While the risk of maternal death increases with age and the number of deliveries, large gaps in between pregnancies are also likely to cause complications, as in the case of Asma’s second birth.

“If you wait for 15 years, the pelvis begins to be stiff. And because of the stiffness, it won’t stretch during labour and the mum cannot push the baby out. That is why we advise women to become pregnant at 23 to 24 and space pregnancies with two years. Then after 4 births, we group them as risky,” Dr Ishengoma says.

Young mothers face different risks

Although it is commonly accepted that teenage pregnancies entail a great risk for the mother because of her immature physique, data shows that the maternal mortality rate is significantly higher among older women than among teenagers.

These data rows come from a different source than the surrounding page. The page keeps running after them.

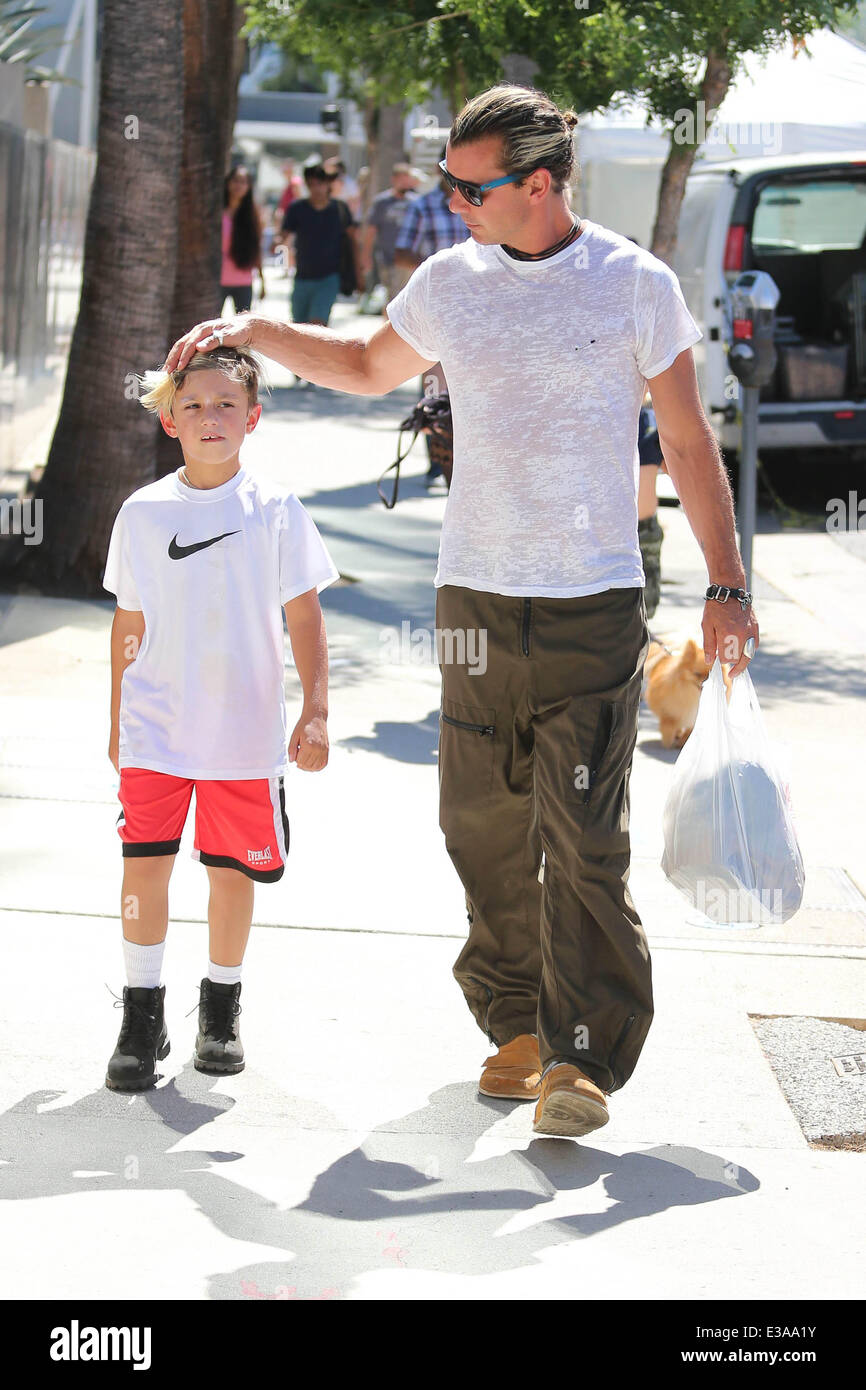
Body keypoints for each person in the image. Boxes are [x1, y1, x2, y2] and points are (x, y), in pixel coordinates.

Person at [165, 84, 759, 1140]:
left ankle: (582, 1056)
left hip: (589, 599)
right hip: (470, 596)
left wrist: (722, 583)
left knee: (581, 833)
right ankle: (520, 1021)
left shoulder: (633, 284)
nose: (450, 202)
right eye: (444, 183)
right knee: (476, 820)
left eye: (467, 186)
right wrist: (254, 325)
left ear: (536, 184)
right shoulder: (450, 282)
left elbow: (683, 439)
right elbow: (359, 365)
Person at [102, 346, 338, 1091]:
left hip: (243, 738)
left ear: (253, 417)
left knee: (230, 873)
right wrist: (117, 718)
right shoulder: (142, 513)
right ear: (170, 418)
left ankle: (220, 1010)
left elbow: (306, 618)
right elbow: (127, 621)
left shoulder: (274, 511)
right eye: (195, 405)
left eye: (226, 405)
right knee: (144, 869)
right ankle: (141, 1016)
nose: (211, 418)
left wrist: (317, 712)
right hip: (157, 730)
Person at [393, 150, 470, 485]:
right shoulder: (422, 206)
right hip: (437, 308)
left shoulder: (480, 202)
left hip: (476, 307)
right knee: (434, 386)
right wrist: (434, 271)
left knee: (467, 387)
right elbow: (400, 250)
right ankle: (437, 458)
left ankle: (463, 459)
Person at [280, 162, 359, 341]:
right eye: (312, 184)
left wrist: (359, 273)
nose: (316, 188)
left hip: (329, 277)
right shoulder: (297, 208)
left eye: (320, 183)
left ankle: (313, 368)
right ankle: (300, 369)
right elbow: (284, 235)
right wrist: (277, 243)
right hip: (302, 277)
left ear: (327, 184)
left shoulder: (339, 209)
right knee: (299, 330)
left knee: (318, 328)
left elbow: (352, 240)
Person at [360, 162, 420, 311]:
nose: (405, 182)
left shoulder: (415, 202)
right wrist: (366, 255)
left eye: (407, 178)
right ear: (394, 179)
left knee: (404, 297)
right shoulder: (382, 202)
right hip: (386, 256)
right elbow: (371, 230)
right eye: (401, 179)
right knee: (391, 297)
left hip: (407, 258)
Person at [221, 165, 265, 314]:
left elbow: (257, 249)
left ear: (249, 187)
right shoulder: (217, 212)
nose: (239, 185)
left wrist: (263, 281)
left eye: (243, 182)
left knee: (243, 332)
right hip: (217, 280)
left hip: (243, 281)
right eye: (235, 180)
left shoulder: (253, 214)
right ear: (228, 183)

A global study by researchers from University of Southampton and the UN Population Fund also finds that the risk of dying due to childbearing in Africa is highest for women above 30 years, while teenagers only have a slightly higher maternal death rate compared to women in their early 20s. The researchers refer to the risk rate as a J-shaped curve, which starts off slightly higher, decreases a little and then grows significantly.

Still, although teenagers have a higher survival rate, this does not include their babies. Data from NBS shows that teenage mothers are more likely to lose their baby than women in their 30s. The number of infants who die during their first month or before the mother delivers is just above 50 per 1000 births when the mother is under 20 years old or above 40. In comparison, about 35 of 1000 infants don’t make it beyond their first month, when the mother is in her 20s or 30s.

The importance of planning

According to Dr Ishengoma, the young mothers in Mpwapwa District often suffer from fistula which can cause a prolonged and complicated labour. This increases their risk of giving birth to stillborn babies.

Although the district hospital helps to alleviate the pain of both young and old mothers, Dr Ishengoma believes that a general awareness is needed to prevent deaths among women and infants.

“Health education and family planning ought to be taught already at primary school level. As it is now, there are many rumours from uneducated people who don’t want to use family planning,” he says.

A national strategic plan to decrease maternal and child death between 2008 and 2015 has also found that longer intervals between pregnancies could prevent 20 to 35 per cent of all maternal deaths.

The Ministry of Health, Community Development, Gender, Elderly and Children has committed to increasing the budget for family planning from 14 billion in 2017/18 to 17 billion by 2020. However, as The Citizen has reported, the NGO Sikika alleges that funds from the 2017/18 budget have not yet been fully disbursed.